Sunday, May 4th, 2008

I bought myself another slug recently so that I could have one dedicated to internal work and the other used for public facing webs. I wasn’t really comfortable with having my network backup and apt-get mirror on the same beast as a public web. I know from experience that public facing systems are vulnerable and I have to assume that my webcam slug is disposable.

However, it seems that I picked exactly the wrong time to build a new slug because I fell foul of a previously undocumented bug in the new initramfs-tools (version 0.92) in Debian testing. This version generated a ramdisk that made the slug unbootable. This bug was particularly irritating because it only manifested itself at the end of the complete Debian install – i.e at the point when the installer had flashed the new initramfs and rebooted. Because I had been so successful with the earlier slug only weeks before, I thought at first that either I had made a mistake, or, worse, I had bought a problem slug which I could not return having voided the warranty. So I wasted some more time reflashing first with unslung and later with the original Linksys image – just to satify myself that I had a working beast. Then I checked the debian-arm mailing list. A couple of other users reported similar problems and the cuplprit – initramfs-tools – was quickly identified and rapidly fixed (see bug #478236).
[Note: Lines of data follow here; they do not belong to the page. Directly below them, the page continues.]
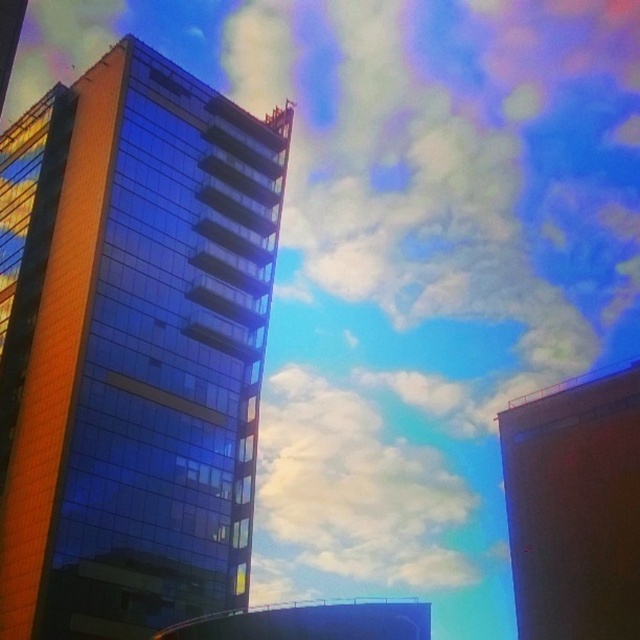
Question: Is shiny glass building at left wider than white fluffy cloud at upper center?

Choices:
 (A) yes
 (B) no

Answer: (B)

Question: Does shiny glass building at left have a greater width compared to white fluffy cloud at upper center?

Choices:
 (A) no
 (B) yes

Answer: (A)

Question: Which of the following is the farthest from the observer?

Choices:
 (A) (344, 449)
 (B) (164, 252)

Answer: (A)

Question: Is shiny glass building at left below white fluffy cloud at upper center?

Choices:
 (A) no
 (B) yes

Answer: (A)

Question: Which object appears closest to the camera in this image?

Choices:
 (A) shiny glass building at left
 (B) white fluffy cloud at upper center

Answer: (A)

Question: Among these points, which one is farthest from the camera?

Choices:
 (A) (348, 548)
 (B) (45, 563)

Answer: (A)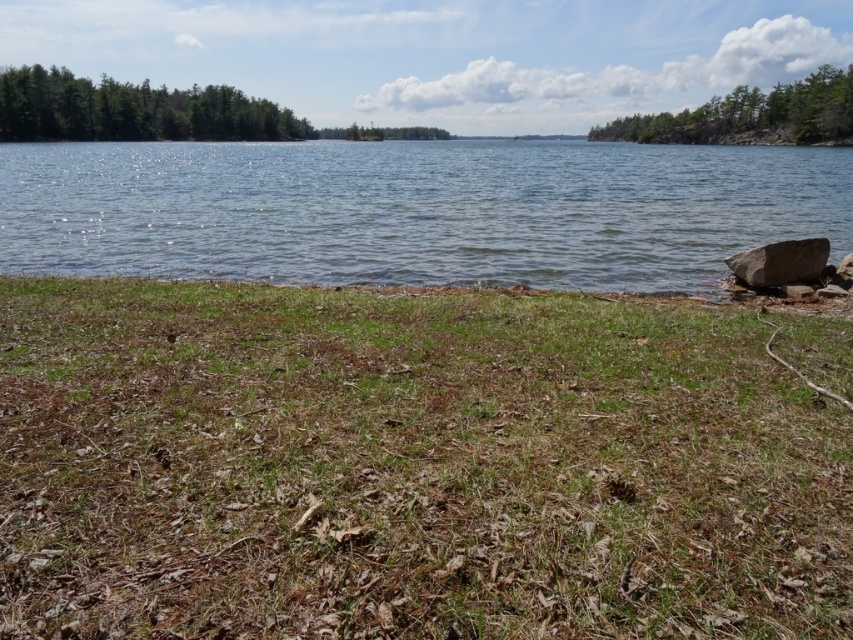
Question: Which of these objects is positioned farthest from the gray smooth rock at right?

Choices:
 (A) green leafy trees at upper right
 (B) clear water at center
 (C) green leafy trees at left
 (D) green dry grass at lower center

Answer: (C)

Question: Which of the following is the farthest from the observer?

Choices:
 (A) (54, 448)
 (B) (67, 132)
 (C) (842, 77)

Answer: (C)

Question: Does clear water at center have a larger size compared to green leafy trees at left?

Choices:
 (A) no
 (B) yes

Answer: (B)

Question: Is green leafy trees at upper right closer to the viewer compared to gray smooth rock at right?

Choices:
 (A) yes
 (B) no

Answer: (B)

Question: Which object is the closest to the green leafy trees at upper right?

Choices:
 (A) clear water at center
 (B) green leafy trees at left
 (C) green dry grass at lower center

Answer: (A)

Question: Does green dry grass at lower center appear on the left side of clear water at center?

Choices:
 (A) yes
 (B) no

Answer: (B)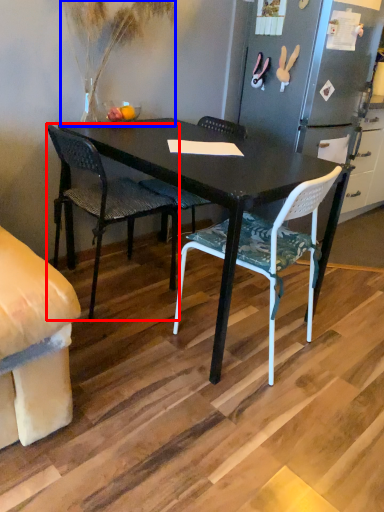
Question: Which object appears farthest to the camera in this image, chair (highlighted by a red box) or houseplant (highlighted by a blue box)?

Choices:
 (A) chair
 (B) houseplant

Answer: (A)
When researching the problem, I picked up a useful tip from the mail list on a quick way of backing up a working slug image which is not documented in the how-to section of the slug website. This tip enabled me to take a copy of the image from the known good working slug and flash it to the non-working new slug at the end of (yet another) complete Debian install.

On a working system, do “cat /dev/mtdblock* > backup.img”, and copy that backup image off to a safe place. Use that image with upslug2 to flash to a non-working (or corrupted) slug thus: “upslug2 -i backup.img”.

The problem I encountered is now fixed with the release of 0.92a of initramfs-tools which is now in the Lenny tree.